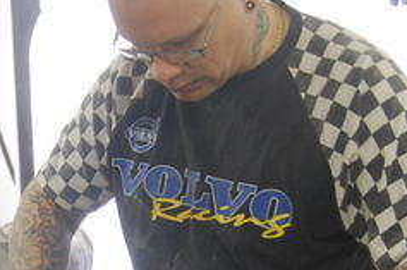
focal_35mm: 93
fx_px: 1053
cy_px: 335
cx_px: 26
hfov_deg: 21.3
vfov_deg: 14.1
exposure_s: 1/13
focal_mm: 23
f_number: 3.8
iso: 800
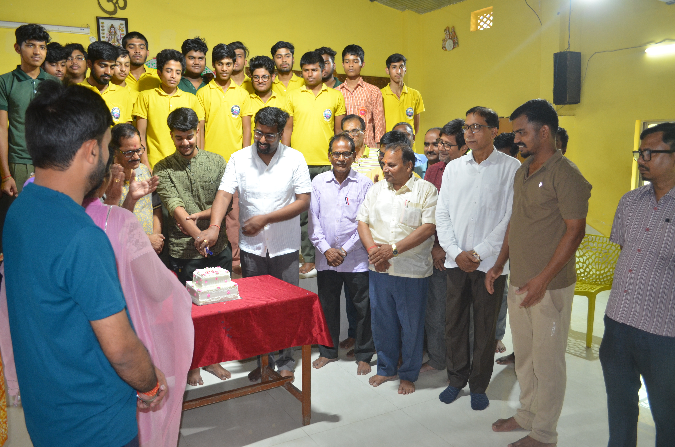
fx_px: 505
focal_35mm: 27
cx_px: 338
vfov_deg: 47.7
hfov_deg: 67.5
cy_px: 224
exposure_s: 1/60
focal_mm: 18
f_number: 3.5
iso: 640
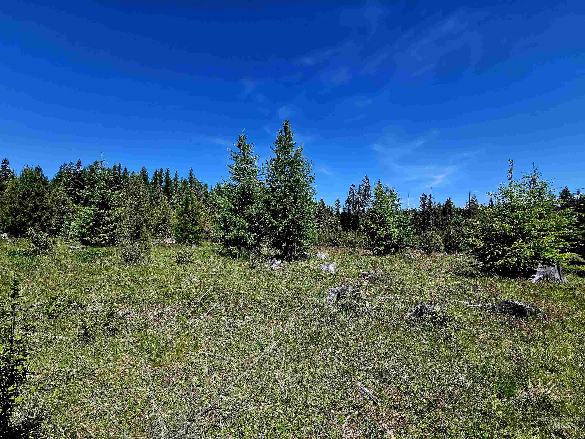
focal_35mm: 13
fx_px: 220
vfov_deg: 89.9
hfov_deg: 106.2
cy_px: 220
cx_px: 292
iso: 50
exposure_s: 1/2500
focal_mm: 2.2
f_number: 2.2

> **Assigned task**
Only the lines from the one holding "focal_35mm: 27" to the last line of the entries above should be printed, exactly as they appear and with no pictures.

> **Response to this exercise**
focal_35mm: 27
cx_px: 338
vfov_deg: 47.7
hfov_deg: 67.5
cy_px: 224
exposure_s: 1/60
focal_mm: 18
f_number: 3.5
iso: 640
focal_35mm: 13
fx_px: 220
vfov_deg: 89.9
hfov_deg: 106.2
cy_px: 220
cx_px: 292
iso: 50
exposure_s: 1/2500
focal_mm: 2.2
f_number: 2.2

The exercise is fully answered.